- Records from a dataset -
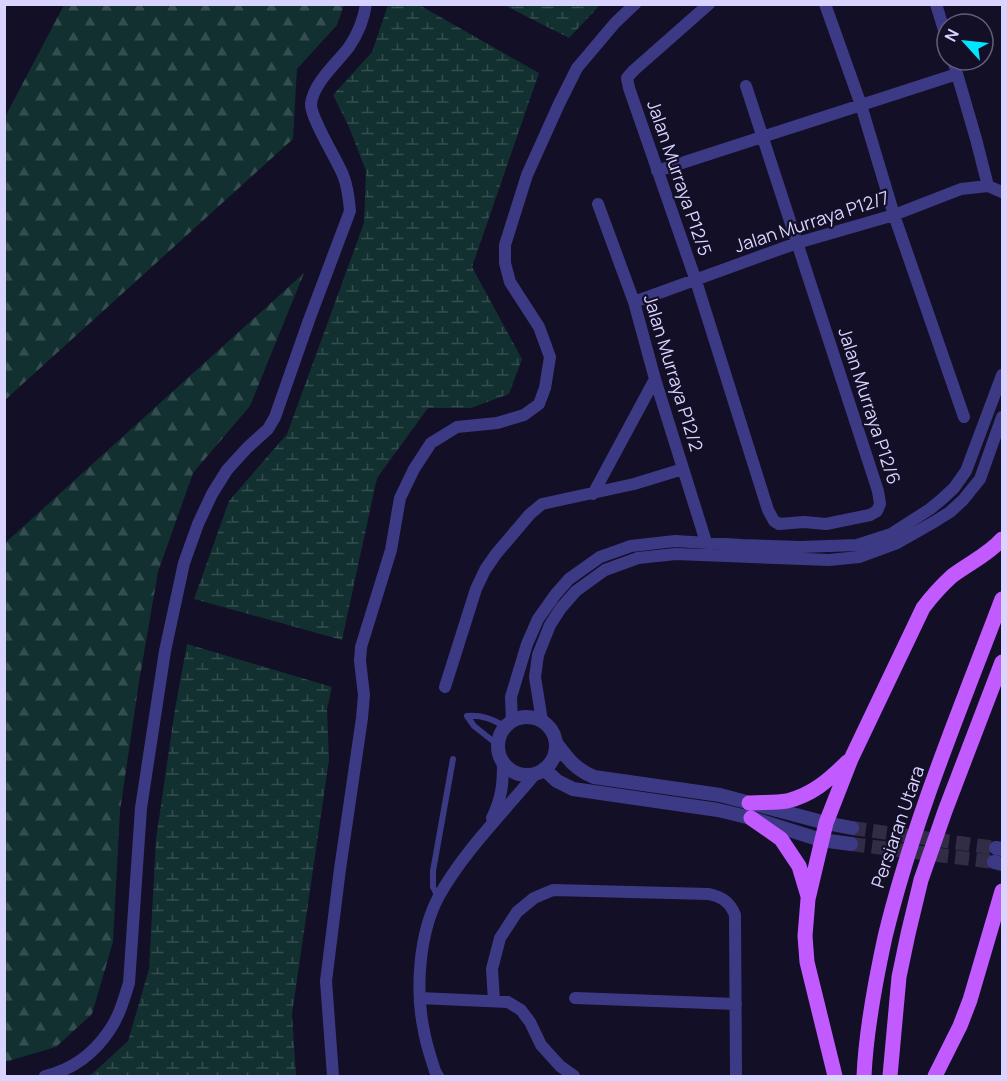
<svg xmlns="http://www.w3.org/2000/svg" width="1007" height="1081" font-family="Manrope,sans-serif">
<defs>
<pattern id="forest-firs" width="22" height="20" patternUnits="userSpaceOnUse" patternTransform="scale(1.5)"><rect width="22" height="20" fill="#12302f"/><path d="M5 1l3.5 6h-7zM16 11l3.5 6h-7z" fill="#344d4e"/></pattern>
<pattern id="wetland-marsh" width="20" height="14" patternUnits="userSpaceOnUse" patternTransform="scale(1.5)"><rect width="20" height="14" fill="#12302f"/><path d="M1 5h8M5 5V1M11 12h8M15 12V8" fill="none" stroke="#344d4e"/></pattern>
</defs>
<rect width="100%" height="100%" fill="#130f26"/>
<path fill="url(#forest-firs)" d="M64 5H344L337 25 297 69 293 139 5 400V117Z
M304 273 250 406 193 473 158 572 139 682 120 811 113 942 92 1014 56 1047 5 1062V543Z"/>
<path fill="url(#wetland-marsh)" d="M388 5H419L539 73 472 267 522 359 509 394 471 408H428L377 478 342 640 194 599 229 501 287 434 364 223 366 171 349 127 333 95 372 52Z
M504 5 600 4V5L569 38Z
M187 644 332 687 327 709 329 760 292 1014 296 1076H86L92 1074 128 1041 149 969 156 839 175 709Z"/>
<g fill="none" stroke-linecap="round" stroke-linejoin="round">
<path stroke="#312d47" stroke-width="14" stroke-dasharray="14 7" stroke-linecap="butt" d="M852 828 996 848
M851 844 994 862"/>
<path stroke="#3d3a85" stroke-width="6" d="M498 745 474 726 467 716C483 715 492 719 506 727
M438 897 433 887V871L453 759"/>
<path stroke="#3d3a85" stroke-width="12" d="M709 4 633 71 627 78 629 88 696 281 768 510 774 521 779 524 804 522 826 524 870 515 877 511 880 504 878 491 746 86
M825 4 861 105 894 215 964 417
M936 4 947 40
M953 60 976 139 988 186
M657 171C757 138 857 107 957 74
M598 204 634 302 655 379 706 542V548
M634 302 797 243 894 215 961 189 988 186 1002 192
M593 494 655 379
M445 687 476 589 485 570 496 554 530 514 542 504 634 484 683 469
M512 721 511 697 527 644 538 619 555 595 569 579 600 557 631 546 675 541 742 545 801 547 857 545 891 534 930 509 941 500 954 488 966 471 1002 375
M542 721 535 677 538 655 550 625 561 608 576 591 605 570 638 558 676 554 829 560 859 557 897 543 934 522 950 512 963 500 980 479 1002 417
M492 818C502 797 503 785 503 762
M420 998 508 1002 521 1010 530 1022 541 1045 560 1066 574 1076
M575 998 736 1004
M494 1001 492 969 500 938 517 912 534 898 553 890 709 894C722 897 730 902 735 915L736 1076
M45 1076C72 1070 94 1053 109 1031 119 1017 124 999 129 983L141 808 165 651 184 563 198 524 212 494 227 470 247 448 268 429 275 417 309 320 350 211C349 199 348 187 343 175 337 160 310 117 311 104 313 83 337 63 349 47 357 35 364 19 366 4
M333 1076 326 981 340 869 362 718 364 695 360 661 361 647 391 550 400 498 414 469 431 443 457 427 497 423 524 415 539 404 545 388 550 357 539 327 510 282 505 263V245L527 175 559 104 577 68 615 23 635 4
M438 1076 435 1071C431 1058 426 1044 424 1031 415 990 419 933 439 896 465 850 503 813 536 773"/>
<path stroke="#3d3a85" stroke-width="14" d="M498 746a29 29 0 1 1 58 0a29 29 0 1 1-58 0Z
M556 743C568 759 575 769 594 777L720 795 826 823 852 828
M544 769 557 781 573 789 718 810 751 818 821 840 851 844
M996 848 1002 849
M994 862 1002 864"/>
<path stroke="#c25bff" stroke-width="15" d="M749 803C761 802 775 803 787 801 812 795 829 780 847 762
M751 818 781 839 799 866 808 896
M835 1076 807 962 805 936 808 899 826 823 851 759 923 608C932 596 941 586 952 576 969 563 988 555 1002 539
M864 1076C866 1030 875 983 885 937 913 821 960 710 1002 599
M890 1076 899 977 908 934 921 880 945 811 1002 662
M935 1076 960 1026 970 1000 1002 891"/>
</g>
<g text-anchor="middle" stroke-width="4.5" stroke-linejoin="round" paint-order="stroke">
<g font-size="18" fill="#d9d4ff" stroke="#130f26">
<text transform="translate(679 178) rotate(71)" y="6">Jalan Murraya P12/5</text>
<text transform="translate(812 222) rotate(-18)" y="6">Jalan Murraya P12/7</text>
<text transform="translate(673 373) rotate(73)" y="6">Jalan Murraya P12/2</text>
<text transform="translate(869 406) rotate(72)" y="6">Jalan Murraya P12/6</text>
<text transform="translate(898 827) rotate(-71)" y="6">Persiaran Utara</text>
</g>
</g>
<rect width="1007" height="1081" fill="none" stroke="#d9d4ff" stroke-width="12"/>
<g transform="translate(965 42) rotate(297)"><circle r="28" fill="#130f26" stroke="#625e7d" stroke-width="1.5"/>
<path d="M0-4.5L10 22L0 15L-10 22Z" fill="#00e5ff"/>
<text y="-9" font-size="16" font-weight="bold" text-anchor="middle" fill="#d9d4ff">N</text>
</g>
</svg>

- Activity -
Extract each line holding the word "size" from the records.

- Written response -
<g font-size="18" fill="#d9d4ff" stroke="#130f26">
<text y="-9" font-size="16" font-weight="bold" text-anchor="middle" fill="#d9d4ff">N</text>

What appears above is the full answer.